Her pioneering work on women and sabotage, specifically on how and why women undermine other women and the toxic workplace has been featured in The Wall Street Journal, Time, People, USA Today, Self, McCalls, Working Woman, Family Circle, The Washington Post, Newsweek and The New York Times. She is a frequent guest on national television and radio and has appeared on programs including CNN, CNNfn, Oprah, John Gray, Joan Rivers, Donahue, MSNBC and Good Morning America.

==Select bibliography==
- Briles, Judith (1987). "Woman to Woman: From Sabotage to Support"

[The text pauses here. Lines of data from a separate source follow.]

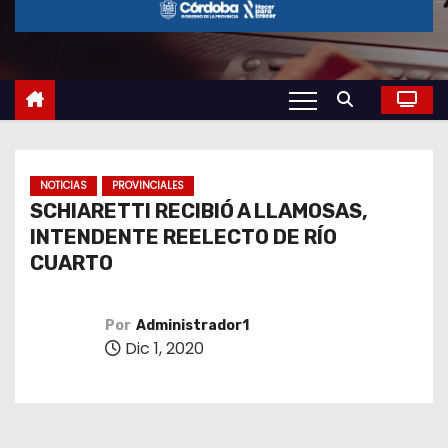
o
NOTICIAS
PROVINCIALES
SCHIARETTI RECIBIÓ A LLAMOSAS,
INTENDENTE REELECTO DE RÍO
CUARTO
Por
Administrador1
Dic 1, 2020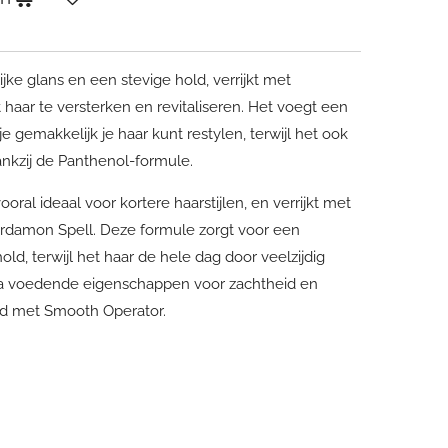
jke glans en een stevige hold, verrijkt met
aar te versterken en revitaliseren. Het voegt een
je gemakkelijk je haar kunt restylen, terwijl het ook
ankzij de Panthenol-formule.
oral ideaal voor kortere haarstijlen, en verrijkt met
rdamon Spell. Deze formule zorgt voor een
old, terwijl het haar de hele dag door veelzijdig
tra voedende eigenschappen voor zachtheid en
gd met Smooth Operator.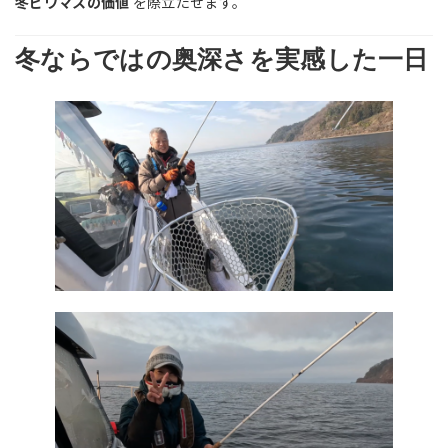
冬ビワマスの価値
を際立たせます。
冬ならではの奥深さを実感した一日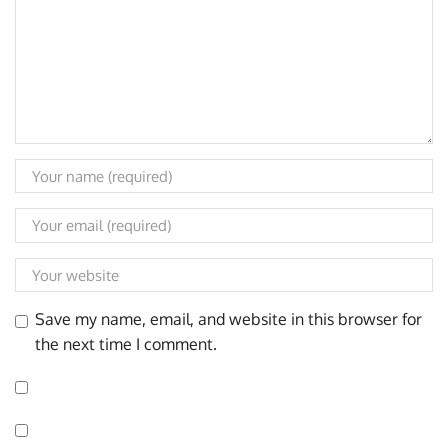
Save my name, email, and website in this browser for
the next time I comment.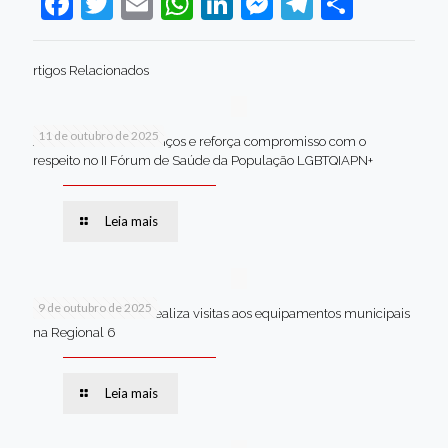
Facebook
Twitter
Email
WhatsApp
LinkedIn
Messenger
Telegram
Share
rtigos Relacionados
11 de outubro de 2025
Jaboatão celebra avanços e reforça compromisso com o
respeito no II Fórum de Saúde da População LGBTQIAPN+
Leia mais
9 de outubro de 2025
Van dos secretários realiza visitas aos equipamentos municipais
na Regional 6
Leia mais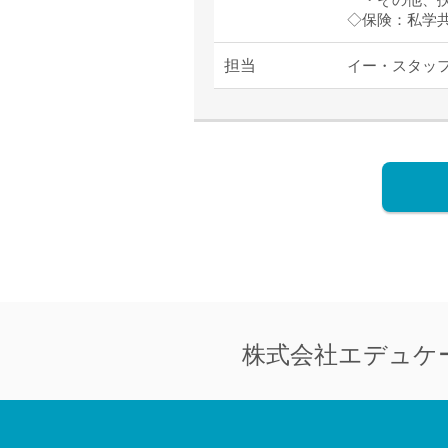
◇保険：私学
担当
イー・スタッ
株式会社
エデュケ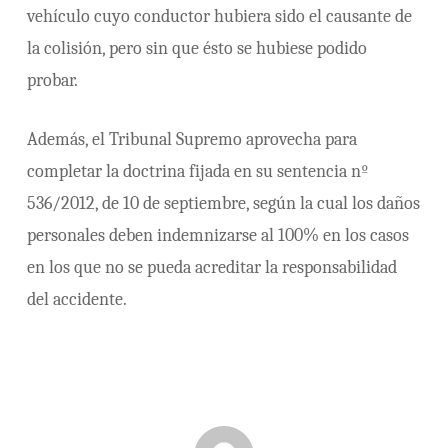
vehículo cuyo conductor hubiera sido el causante de
la colisión, pero sin que ésto se hubiese podido
probar.
Además, el Tribunal Supremo aprovecha para
completar la doctrina fijada en su sentencia nº
536/2012, de 10 de septiembre, según la cual los daños
personales deben indemnizarse al 100% en los casos
en los que no se pueda acreditar la responsabilidad
del accidente.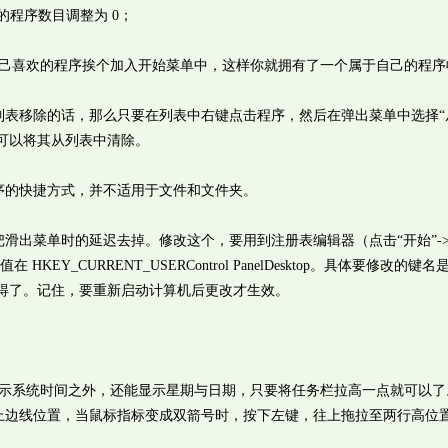
程序数目调整为 0；
喜欢的程序挨个加入开始菜单中，这样你就拥有了一个属于自己的程序
移除的话，那么只要在列表中右键点击程序，然后在弹出菜单中选择“
就可以将其从列表中清除。
的快捷方式，并不适用于文件和文件夹。
菜单时的延迟去掉。修改这个，要用到注册表编辑器（点击“开始”->
 HKEY_CURRENT_USERControl PanelDesktop。具体要修改的键名
改为 0 就得了。记住，要重新启动计算机后更改才生效。
除了显示系统时间之外，还能显示星期与日期，只要将任务栏拉高一点就可以
上边线位置，当鼠标指标变成双箭号时，按下左键，往上拖拉至两行高位
。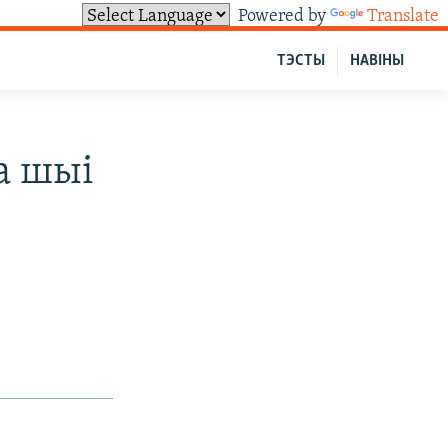
Powered by
Translate
ТЭСТЫ
НАВІНЫ
а шыі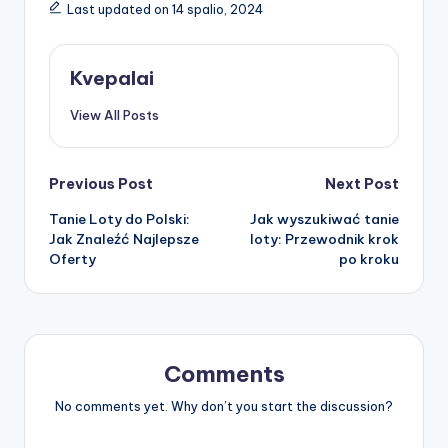
Last updated on 14 spalio, 2024
Kvepalai
View All Posts
Post
Previous Post
Next Post
Tanie Loty do Polski:
Jak wyszukiwać tanie
navigation
Jak Znaleźć Najlepsze
loty: Przewodnik krok
Oferty
po kroku
Comments
No comments yet. Why don’t you start the discussion?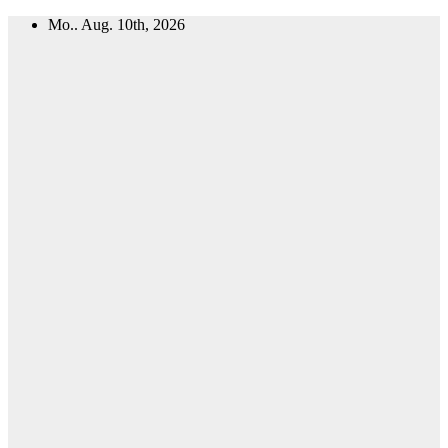
Zum
Mo.. Aug. 10th, 2026
Inhalt
springen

- Briles, Judith (2000). "Smart-Money Moves for Kids"
- Briles, Judith (2005). "Money Smarts: Personal Financial Success in 30 Days!"
- Briles, Judith (2008). "Zapping Conflict in the Health Care Workplace"
- Briles, Judith (2008). "The Confidence Factor: Cosmic Gooses Lay Golden Eggs"
- Briles, Judith (2008). "Stabotage!: How to Deal with the Pit Bulls, Skunks, Snakes, Scorpions & Slugs in the Health Care Workplace"
- Briles, Judith (2013). "Author YOU-Creating and Building Your Author and Book Platforms"
- Briles, Judith (2014). Snappy Sassy Salty: Wise Words for Authors & Writers. Denver, CO: Mile High Press, pp 144 pages. ISBN 978-1885331496.
- Briles, Judith (2015). The Crowdfunding Guide for Authors & Writers. Denver, CO: Mile High Press, pp 92 pages. ISBN 978-1885331571.
- Briles, Judith (2016). How to Avoid 1010 Book Publishing Blunders, Bloopers & Boo-Boos. Denver, CO: Mile High Press, pp 328 pages. ISBN 978-1885331601.
- Briles, Judith (2018). How to Create a $1,000,000 Speech. Denver, CO: Mile High Press, pp 298 pages. ISBN 978-1885331670.
- Briles, Judith (2019). When God Says NO: Revealing the YES When Adversity and Loss Are Present. Denver, CO: Mile High Press, pp 264 pages. ISBN 978-1885331731.